Choosing Passwords

Passwords are a ubiquitous form of security protection. Unfortunately many users do not take the extra effort to properly secure their passwords. With a few minor guidelines, your passwords will become far harder to break.

Many users select a password that is easy to guess (such as a name, date, address, or "password"). It is sadly not uncommon to find a password stuck to a monitor on a Post-It note.

There are three main approaches to cracking passwords: intelligent guessing, trying random word and number combinations, and automated software that tries every possible combination of characters. Given enough time, the automated method can crack any password. In fact network passwords that once took weeks to crack can now be cracked in hours due to the overall increase in computing power available. However, it still can take months to crack a strong password.

Tips for selecting a hard-to-crack password include:

  • Select a password at least seven characters long. Some systems use algorithms which have an optimum length...for instance Windows XP has the strongest encryption with either 7- or 14-character passwords.
  • Use a mix of letters (upper case and lower case), numbers, and symbols, such as: ` ~ ! @ # $ % ^ & * ( ) _ + - = { } | [ ] \ : " ; ' < > ? , . /. Some users "spell" words, for example "1T$" (ITS).
  • Use one or more numbers or symbols in the middle of the password (rather than adding one at the beginning or end).
  • Do not use your name or login name.
  • Change passwords frequently and do not repeat passwords. Most networks can be set to manage this automatically on a company-wide basis.
  • Do not allow Windows, Internet Explorer, or other software to remember your passwords for you. This lets anyone else sit down at your PC to access these web sites or network resources.

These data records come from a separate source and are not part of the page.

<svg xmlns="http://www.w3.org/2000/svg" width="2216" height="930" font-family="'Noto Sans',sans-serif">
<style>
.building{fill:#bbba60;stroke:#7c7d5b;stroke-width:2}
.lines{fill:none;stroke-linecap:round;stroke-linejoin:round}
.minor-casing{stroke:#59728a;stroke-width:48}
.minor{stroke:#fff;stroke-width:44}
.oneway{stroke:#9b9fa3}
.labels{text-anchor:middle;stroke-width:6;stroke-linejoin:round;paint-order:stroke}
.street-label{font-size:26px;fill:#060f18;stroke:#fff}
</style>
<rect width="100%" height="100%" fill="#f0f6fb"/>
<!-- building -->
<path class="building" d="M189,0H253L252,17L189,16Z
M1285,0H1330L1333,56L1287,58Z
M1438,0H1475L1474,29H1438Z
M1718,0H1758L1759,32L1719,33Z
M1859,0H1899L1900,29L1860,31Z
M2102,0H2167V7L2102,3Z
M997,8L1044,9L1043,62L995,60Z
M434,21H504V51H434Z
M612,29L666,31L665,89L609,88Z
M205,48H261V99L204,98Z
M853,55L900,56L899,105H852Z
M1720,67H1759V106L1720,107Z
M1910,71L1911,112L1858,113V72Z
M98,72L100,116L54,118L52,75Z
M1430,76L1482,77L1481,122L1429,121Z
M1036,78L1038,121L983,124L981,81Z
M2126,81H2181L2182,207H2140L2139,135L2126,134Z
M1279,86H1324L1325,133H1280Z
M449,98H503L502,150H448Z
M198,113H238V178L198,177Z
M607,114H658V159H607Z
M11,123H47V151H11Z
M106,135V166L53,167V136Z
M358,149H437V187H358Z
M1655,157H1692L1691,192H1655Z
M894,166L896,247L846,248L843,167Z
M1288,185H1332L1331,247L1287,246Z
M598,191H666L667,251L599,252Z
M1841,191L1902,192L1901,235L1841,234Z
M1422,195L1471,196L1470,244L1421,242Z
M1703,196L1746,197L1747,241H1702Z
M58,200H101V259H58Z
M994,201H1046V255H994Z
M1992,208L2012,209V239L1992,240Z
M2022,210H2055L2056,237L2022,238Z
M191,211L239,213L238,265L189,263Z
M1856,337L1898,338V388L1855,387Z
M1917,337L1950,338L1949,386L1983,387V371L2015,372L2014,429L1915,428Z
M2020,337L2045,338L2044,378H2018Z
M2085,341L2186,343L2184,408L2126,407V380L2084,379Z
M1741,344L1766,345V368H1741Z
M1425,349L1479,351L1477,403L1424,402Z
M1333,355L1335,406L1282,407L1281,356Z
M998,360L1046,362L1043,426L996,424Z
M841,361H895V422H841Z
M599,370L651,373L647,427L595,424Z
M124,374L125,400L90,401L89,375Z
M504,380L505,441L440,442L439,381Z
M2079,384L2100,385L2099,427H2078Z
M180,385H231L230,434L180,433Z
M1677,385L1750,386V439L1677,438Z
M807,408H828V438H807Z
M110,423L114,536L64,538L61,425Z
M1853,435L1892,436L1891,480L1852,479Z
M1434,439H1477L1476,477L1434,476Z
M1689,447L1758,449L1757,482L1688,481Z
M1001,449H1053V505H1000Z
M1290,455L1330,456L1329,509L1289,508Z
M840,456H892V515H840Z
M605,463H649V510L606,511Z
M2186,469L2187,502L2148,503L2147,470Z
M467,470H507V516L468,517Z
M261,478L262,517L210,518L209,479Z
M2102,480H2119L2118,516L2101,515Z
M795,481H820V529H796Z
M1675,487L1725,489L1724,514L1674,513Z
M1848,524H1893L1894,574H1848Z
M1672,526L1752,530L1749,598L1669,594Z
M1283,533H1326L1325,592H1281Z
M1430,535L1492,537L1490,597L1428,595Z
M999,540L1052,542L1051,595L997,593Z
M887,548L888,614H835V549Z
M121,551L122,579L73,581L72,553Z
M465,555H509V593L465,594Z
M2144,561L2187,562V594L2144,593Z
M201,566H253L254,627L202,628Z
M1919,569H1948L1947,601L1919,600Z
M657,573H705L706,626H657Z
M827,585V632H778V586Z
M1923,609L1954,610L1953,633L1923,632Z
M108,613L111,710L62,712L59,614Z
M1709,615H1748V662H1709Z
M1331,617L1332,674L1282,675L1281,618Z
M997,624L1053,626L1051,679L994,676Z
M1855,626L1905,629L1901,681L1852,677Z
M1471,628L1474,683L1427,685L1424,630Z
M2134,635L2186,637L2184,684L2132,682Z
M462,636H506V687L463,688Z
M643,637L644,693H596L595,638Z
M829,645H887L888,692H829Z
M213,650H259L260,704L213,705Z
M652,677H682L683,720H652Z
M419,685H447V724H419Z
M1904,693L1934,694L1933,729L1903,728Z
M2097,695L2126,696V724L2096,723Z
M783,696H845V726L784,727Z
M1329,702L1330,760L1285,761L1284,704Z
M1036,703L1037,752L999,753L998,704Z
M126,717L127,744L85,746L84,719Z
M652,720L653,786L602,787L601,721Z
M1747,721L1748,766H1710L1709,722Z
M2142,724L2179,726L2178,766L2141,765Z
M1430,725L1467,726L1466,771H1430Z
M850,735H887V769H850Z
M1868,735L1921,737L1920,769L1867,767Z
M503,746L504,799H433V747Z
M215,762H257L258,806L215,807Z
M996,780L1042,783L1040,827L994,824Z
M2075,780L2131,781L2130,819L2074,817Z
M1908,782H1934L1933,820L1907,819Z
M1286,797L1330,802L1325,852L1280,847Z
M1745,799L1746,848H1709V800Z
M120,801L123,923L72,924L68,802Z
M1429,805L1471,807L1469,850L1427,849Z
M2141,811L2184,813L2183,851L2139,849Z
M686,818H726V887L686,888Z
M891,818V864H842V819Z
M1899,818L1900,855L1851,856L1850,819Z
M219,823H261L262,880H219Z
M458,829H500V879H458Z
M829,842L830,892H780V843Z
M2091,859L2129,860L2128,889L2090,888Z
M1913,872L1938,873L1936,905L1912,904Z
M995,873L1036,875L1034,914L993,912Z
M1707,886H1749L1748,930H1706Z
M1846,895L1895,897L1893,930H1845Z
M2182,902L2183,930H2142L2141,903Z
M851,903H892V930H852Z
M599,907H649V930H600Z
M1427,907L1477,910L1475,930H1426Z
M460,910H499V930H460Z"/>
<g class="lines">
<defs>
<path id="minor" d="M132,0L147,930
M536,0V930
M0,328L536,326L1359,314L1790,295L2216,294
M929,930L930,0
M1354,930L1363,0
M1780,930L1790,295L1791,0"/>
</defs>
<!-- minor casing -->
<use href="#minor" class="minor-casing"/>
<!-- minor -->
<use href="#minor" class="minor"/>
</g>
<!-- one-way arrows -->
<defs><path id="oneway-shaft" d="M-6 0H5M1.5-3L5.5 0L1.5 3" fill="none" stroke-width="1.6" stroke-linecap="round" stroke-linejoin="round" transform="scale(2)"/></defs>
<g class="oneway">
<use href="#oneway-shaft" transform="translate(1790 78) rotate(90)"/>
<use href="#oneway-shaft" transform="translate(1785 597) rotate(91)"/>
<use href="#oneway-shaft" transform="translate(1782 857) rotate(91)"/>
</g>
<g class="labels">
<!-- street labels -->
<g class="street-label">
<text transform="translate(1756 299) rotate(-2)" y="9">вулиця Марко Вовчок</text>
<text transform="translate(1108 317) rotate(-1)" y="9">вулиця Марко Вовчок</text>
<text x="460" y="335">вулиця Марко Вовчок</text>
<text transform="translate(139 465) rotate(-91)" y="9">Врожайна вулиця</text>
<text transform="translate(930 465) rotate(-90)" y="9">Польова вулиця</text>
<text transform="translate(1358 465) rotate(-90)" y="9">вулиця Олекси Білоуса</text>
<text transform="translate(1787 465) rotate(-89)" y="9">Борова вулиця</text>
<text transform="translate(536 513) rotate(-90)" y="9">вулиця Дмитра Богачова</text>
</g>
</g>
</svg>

As we discussed in our Trends column last year, biometric security may be the way of the future. These devices identify biologically unique characteristics and use them to limit access to a system. A common method is to use a fingerprint and have the device mathematically calculate a long, seemingly random password from that. Then all the user has to do is to use their fingerprint instead of typing in a password. These devices already exist today, for a fairly low cost.

Smart Cards

Since Windows 2000, Microsoft has supported smart cards for remote or network access. Users must use a special card and PIN to gain access. However, this probably will not work with all software.

Password Managers

Another alternative is password management software. These programs maintain an encrypted list of passwords for you. You simply enter one password or key phrase to unlock the list and look up any login and password as desired. Some will even generate hard-to-guess random passwords for you, and remember web addresses to jump directly to the desired web site.